Secondo il Rapporto sul progresso degli SDGs delle Nazioni Unite (2019), a dicembre 2018 oltre 24 milioni di km2 (o il 17,2%) di acque territoriali sono state trasformate in aree protette, un aumento significativo se comparato al 12% del 2015. A livello globale, le aree naturali protette sottoposte a uno speciale regime di tutela e di gestione sono passate dal rappresentare lo 0,9% della superficie oceanica nel 2000 all’odierno 7,4%, riducendo il rischio di estinzione di molte specie marine. Sul territorio italiano, l’ISTAT rileva che, nel 2013, la superficie delle aree marine protette era pari a 3.020,5 km2; i tre quarti delle aree protette si trovano in tre regioni (Sardegna, Sicilia e Toscana).
Il Rapporto ASviS 2019 (Alleanza Italiana per lo Sviluppo Sostenibile) sottolinea che nel corso degli ultimi anni la cura verso la preservazione degli oceani e degli ecosistemi marini è notevolmente aumentata. Un’attenzione che ha trovato riscontro anche presso la comunità internazionale, la quale ha promosso l’adozione, inter alia, della Convenzione sul commercio internazionale delle specie minacciate di estinzione (Cites), la Convenzione di Stoccolma per la regolamentazione ed eliminazione di inquinanti pericolosi e la Convenzione Marpol per prevenire l’inquinamento causato dalle navi, a cui si aggiungono le recenti iniziative europee di riduzione dell’inquinamento da plastica.
L’oceano come profitto
A livello globale, il valore di mercato stimato per l’industria ittica è di 3.000 miliardi di dollari annui, circa il 5% del PIL globale. Tuttavia, si stima che il 40% degli oceani sia gravemente danneggiato dalle attività umane e dai crimini ambientali.
Ad esempio, la pesca illegale, riconosciuta da UNEP e INTERPOL come emblematico crimine ambientale transnazionale, viene perpetrata in tutto il mondo, sia nelle zone economiche esclusive che in mare aperto, per un profitto annuo tra gli 11 e i 23.5 bilioni di dollari. Secondo l’Organizzazione delle Nazioni Unite per l’Alimentazione e l’Agricoltura (FAO), il 29% delle specie di pesce pescato nel 2011 era a rischio estinzione. A livello globale, tra le 11 e le 26 tonnellate di pesce sono pescate illegalmente ogni anno. Nelle ricerche FAO, l’Unione europea, gli Stati Uniti e il Giappone sono indicati come le destinazioni maggiori della pesca illegale per alimentare i grandi mercati del pesce, impoverendo la biodiversità marina dell’oceano Atlantico e dell’oceano Pacifico, identificati come le zone d’origine della maggior parte del mercato ittico illegale. Questo è in parte dovuto al fatto che gli Stati che si affacciano su questi oceani non hanno i mezzi necessari o la volontà politica di rintracciare e perseguire i responsabili di tali crimini ambientali, lasciandoli spesso impuniti e permettendo a questo business illegale di proliferare indisturbato.

*-*-*

[CONSEGNE DI LAVORO]
A) Ricopia il passo del testo sugli oceani che si apre con le parole contenenti "L’oceano come profitto" e si chiude con "dai crimini ambientali.".
B) Prosegui il testo sugli oceani a partire dalla sua ultima frase.

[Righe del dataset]
*-*-*

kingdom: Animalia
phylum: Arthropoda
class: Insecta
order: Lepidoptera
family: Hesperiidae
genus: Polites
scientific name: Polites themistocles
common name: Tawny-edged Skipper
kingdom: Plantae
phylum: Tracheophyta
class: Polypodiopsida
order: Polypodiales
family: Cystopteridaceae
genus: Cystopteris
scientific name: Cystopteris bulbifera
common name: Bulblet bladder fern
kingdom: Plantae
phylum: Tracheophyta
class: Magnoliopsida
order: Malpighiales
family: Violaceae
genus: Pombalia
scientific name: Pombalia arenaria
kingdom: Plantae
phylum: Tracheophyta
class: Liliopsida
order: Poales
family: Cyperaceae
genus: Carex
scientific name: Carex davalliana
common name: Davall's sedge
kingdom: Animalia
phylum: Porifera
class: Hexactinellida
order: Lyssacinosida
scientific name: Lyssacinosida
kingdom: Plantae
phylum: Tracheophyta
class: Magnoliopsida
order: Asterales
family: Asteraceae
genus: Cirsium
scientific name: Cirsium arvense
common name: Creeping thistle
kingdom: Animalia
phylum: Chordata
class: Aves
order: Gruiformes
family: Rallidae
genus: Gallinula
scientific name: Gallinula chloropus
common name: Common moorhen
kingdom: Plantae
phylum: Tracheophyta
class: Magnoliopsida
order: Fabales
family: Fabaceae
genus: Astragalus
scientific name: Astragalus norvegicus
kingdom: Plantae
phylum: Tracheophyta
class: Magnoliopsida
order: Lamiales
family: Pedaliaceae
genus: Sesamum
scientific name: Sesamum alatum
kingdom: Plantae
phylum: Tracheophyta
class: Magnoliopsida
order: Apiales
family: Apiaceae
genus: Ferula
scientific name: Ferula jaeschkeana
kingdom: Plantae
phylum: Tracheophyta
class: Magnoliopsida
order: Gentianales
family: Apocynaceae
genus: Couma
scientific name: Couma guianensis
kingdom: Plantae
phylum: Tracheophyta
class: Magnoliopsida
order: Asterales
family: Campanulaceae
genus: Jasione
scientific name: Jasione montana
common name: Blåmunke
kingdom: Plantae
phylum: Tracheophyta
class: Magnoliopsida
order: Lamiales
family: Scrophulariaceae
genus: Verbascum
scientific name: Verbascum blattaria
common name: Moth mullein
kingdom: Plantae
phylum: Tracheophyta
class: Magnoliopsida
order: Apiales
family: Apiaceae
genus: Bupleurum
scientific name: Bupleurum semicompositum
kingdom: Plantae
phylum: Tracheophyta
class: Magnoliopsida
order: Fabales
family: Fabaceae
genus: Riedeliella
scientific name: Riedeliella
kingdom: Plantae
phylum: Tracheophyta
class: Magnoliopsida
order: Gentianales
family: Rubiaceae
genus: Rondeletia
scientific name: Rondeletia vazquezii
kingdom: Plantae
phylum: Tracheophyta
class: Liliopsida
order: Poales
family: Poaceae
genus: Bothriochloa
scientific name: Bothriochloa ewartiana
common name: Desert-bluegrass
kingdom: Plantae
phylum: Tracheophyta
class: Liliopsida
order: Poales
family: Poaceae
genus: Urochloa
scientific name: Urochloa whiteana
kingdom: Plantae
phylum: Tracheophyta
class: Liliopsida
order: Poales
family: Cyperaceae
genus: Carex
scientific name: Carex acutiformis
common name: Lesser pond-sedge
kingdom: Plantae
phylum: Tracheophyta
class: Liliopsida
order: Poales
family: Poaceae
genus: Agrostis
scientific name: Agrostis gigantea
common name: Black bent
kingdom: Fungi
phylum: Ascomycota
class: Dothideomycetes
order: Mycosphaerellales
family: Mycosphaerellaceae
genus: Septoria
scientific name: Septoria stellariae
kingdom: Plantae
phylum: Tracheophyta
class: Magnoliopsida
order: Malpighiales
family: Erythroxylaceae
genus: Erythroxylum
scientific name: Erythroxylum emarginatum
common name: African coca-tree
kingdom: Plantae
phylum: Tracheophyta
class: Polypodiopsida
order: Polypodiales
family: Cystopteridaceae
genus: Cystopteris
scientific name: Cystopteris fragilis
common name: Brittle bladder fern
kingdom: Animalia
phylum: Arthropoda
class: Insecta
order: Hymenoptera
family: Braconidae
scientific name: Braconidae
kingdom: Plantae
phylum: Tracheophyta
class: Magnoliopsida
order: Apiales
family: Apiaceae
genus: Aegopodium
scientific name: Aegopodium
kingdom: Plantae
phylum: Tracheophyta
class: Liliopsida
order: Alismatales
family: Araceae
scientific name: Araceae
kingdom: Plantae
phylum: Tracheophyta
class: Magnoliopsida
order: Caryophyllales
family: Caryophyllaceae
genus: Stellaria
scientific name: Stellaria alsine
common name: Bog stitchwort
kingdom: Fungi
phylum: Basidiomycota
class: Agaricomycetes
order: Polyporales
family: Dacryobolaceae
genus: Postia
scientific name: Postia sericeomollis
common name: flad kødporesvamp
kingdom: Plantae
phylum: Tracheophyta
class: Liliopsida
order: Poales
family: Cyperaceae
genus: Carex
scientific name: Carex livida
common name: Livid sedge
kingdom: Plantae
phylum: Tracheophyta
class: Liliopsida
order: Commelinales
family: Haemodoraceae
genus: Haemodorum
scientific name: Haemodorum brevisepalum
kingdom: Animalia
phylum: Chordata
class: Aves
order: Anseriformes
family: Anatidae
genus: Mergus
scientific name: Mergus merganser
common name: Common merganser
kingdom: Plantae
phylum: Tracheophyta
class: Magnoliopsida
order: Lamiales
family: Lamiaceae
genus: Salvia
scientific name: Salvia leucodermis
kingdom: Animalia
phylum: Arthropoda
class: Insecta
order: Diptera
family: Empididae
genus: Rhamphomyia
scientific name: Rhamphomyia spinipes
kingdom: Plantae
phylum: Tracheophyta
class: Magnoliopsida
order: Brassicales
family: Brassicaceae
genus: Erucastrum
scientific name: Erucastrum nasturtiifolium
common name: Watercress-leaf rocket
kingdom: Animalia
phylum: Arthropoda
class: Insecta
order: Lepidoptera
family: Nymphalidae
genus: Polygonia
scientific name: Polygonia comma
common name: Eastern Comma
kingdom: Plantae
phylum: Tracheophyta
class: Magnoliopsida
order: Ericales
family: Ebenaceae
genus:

*-*-*

[RISULTATI ATTESI]
A)
L’oceano come profitto
A livello globale, il valore di mercato stimato per l’industria ittica è di 3.000 miliardi di dollari annui, circa il 5% del PIL globale. Tuttavia, si stima che il 40% degli oceani sia gravemente danneggiato dalle attività umane e dai crimini ambientali.

B)
La pesca illegale minaccia la sussistenza delle comunità costiere, soprattutto dei Paesi in via di sviluppo, in cui la sussistenza di circa 500 milioni di persone dipende direttamente o indirettamente dall’industria della pesca. UNEP stima che la perdita economica causata dalla pesca illegale per queste popolazioni si aggiri tra i 9 e i 25 miliardi di dollari l’anno. Particolarmente critico è il caso dell’Africa occidentale, in cui secondo la World Ocean Review la pesca illegale raggiunge il 40% del pescato, il livello più alto al mondo, seguito dal 34% dell’oceano Pacifico occidentale e nord-occidentale. UNEP afferma che in queste zone la pesca illegale sia condotta prevalentemente da Cina e Russia, mentre i maggiori destinatari di tutto il settore della pesca illegale siano, confermando i dati FAO, l’Unione europea, gli Stati Uniti, Cina e Giappone.
L’inquinamento marino
Inoltre, UNEP sostiene che le acque dei mari e degli oceani vengano spesso inquinate da sostanze tossiche rilasciate dai rifiuti trafficati e abbandonati illegalmente in zone remote così come dal mercurio a causa dell’estrazione illegale di oro e altre risorse minerarie che, di conseguenza, provocano danni enormi agli ecosistemi marini. Recenti stime affermano che entro il 2050 il peso delle plastiche presenti nei mari sarà superiore a quello dei pesci. Attualmente, i prodotti di plastica monouso e gli attrezzi di pesca perduti in mare e negli oceani compongono il 70% di tutti i rifiuti marini, corrispondenti a circa 150 milioni di tonnellate di plastica. L’inquinamento marino da plastica non solo degrada l’habitat naturale di milioni di specie animali e vegetali che popolano i mari e gli oceani, ma questo può anche produrre rischi per la salute umana, data l’esposizione a sostanze chimiche inquinanti tramite la catena alimentare.
Gravi crimini transnazionali
Un report pubblicato nel 2016 da UNEP e INTERPOL così come un report di UNODC (2011) rivela che spesso la pesca illegale si accompagna ad altri gravi crimini transnazionali, quali la tratta degli esseri umani, il traffico di migranti, il lavoro forzato e la schiavitù, il traffico di armi e di droga (in primis cocaina, oppiacei, cannabis e metanfetamina).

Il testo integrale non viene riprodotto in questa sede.